Founded in Silicon Valley in 2014, Attivo Networks (Attivo) specialises in advanced, deception-based cybersecurity. East Asia Vice President Jeremy Ho compares the current state of cybersecurity to the security features of gated estates, in which security checkpoints are concentrated at entry points such as login menus on web pages. Deception-based cybersecurity, meanwhile, presumes that the intruder is already inside the digital system, and sets traps all over to lure them out of hiding. For a company introducing a new approach to cybersecurity, educating customers who were used to more traditional approaches was a challenge.

Originally a part of JTC’s BLOCK71 startup community in Singapore, Attivo joined IMDA Spark in 2019. Through the programme, Attivo quickly earned recognition for its product and won new clients.

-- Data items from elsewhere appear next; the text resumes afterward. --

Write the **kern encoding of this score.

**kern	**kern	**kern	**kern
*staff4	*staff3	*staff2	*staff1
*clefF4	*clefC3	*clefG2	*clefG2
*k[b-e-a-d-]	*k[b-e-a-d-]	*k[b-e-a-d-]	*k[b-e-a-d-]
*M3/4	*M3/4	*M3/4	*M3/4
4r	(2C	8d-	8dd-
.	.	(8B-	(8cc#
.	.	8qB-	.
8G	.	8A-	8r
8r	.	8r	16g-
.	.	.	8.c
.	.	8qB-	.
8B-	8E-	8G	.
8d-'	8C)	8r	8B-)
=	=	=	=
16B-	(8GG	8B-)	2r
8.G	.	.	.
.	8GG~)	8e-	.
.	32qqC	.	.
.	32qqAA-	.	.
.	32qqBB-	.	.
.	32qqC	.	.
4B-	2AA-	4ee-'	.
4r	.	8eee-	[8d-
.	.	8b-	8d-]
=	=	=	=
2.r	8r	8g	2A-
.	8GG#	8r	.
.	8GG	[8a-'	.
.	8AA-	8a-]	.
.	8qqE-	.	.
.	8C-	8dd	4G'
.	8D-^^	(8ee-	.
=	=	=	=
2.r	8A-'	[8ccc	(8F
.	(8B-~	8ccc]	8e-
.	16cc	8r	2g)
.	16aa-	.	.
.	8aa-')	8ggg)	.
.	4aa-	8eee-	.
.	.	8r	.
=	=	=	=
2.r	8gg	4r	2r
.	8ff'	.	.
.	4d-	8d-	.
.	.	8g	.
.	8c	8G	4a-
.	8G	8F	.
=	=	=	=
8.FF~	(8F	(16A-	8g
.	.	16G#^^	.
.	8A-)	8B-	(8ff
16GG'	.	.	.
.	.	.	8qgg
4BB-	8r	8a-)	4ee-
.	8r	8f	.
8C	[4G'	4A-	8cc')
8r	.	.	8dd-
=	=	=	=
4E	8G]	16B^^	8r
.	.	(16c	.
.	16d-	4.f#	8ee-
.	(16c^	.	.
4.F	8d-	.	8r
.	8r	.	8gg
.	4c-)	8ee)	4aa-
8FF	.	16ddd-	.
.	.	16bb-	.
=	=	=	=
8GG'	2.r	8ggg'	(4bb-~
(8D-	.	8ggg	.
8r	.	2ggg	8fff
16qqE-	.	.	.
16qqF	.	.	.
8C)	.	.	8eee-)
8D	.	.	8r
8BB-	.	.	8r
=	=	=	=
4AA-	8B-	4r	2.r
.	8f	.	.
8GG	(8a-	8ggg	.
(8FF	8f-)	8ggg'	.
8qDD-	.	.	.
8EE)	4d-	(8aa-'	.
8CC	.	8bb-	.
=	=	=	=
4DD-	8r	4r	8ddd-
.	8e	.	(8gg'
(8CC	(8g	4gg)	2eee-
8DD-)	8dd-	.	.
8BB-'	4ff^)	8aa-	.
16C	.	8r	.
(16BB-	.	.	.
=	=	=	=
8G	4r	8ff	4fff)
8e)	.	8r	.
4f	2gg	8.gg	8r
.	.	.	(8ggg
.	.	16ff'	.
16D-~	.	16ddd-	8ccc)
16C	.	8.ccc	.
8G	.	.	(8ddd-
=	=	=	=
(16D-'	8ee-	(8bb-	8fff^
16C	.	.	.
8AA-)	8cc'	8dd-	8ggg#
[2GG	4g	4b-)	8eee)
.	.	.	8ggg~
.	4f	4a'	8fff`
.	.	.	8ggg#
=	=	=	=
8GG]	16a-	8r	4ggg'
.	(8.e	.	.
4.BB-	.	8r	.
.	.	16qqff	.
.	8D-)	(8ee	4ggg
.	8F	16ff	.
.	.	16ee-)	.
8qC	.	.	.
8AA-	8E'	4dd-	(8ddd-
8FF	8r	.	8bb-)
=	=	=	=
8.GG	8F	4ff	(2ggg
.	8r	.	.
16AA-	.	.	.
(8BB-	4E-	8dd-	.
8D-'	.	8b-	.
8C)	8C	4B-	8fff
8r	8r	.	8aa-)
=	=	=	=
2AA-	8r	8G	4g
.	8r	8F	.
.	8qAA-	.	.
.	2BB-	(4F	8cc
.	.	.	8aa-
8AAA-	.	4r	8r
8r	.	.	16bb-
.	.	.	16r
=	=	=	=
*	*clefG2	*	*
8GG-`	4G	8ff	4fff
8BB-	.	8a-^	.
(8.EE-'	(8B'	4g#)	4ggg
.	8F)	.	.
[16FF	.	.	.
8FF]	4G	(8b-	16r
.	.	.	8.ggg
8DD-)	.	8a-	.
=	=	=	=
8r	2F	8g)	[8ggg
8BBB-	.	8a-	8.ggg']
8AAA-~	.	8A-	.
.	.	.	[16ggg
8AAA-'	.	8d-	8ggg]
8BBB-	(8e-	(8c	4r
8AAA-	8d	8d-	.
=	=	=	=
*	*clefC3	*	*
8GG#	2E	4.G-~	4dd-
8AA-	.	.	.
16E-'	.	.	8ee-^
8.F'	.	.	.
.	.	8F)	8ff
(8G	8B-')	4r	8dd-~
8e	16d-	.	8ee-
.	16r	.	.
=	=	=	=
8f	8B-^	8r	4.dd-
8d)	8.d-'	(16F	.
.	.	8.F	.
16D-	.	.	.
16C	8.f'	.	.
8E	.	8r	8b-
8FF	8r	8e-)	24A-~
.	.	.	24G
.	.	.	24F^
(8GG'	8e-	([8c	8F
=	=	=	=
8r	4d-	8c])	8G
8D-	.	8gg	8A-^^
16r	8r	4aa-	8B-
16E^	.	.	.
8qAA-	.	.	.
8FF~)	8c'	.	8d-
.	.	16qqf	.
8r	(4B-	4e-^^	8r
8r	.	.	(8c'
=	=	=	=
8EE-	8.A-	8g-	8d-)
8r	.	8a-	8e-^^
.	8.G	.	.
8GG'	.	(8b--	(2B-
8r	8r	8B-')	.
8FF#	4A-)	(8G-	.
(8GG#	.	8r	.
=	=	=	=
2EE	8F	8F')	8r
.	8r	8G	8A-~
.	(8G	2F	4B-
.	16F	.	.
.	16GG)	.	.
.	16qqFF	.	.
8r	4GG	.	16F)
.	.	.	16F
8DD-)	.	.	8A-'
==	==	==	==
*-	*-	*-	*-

Attivo sees Singapore as a launchpad for APAC, given the Government’s recognition of cybersecurity’s value and regional leadership role. The country is “a model of cybersecurity,” according to Ho, “and operating here instils confidence in clients overseas”. Singapore’s deep pool of global tech talent also made it a logical choice for an APAC headquarters.

 

 

Having added 30 new customers over the last three years, Attivo now has 450 customers globally, of which many are Fortune 500 companies or key players in the critical infrastructure industry.

 

Passing the Torch

The first step to expansion is finding the right partner for localisation, says Gui, and Singapore, in his view, is tech companies’ best gateway to the APAC market.

With a vibrant innovation ecosystem, connected business network, and proactive government initiatives, Singapore offers one of the world’s most conducive environments for tech startups to expand internationally. Scaling promising technologies within Asia need no longer be a slow burn.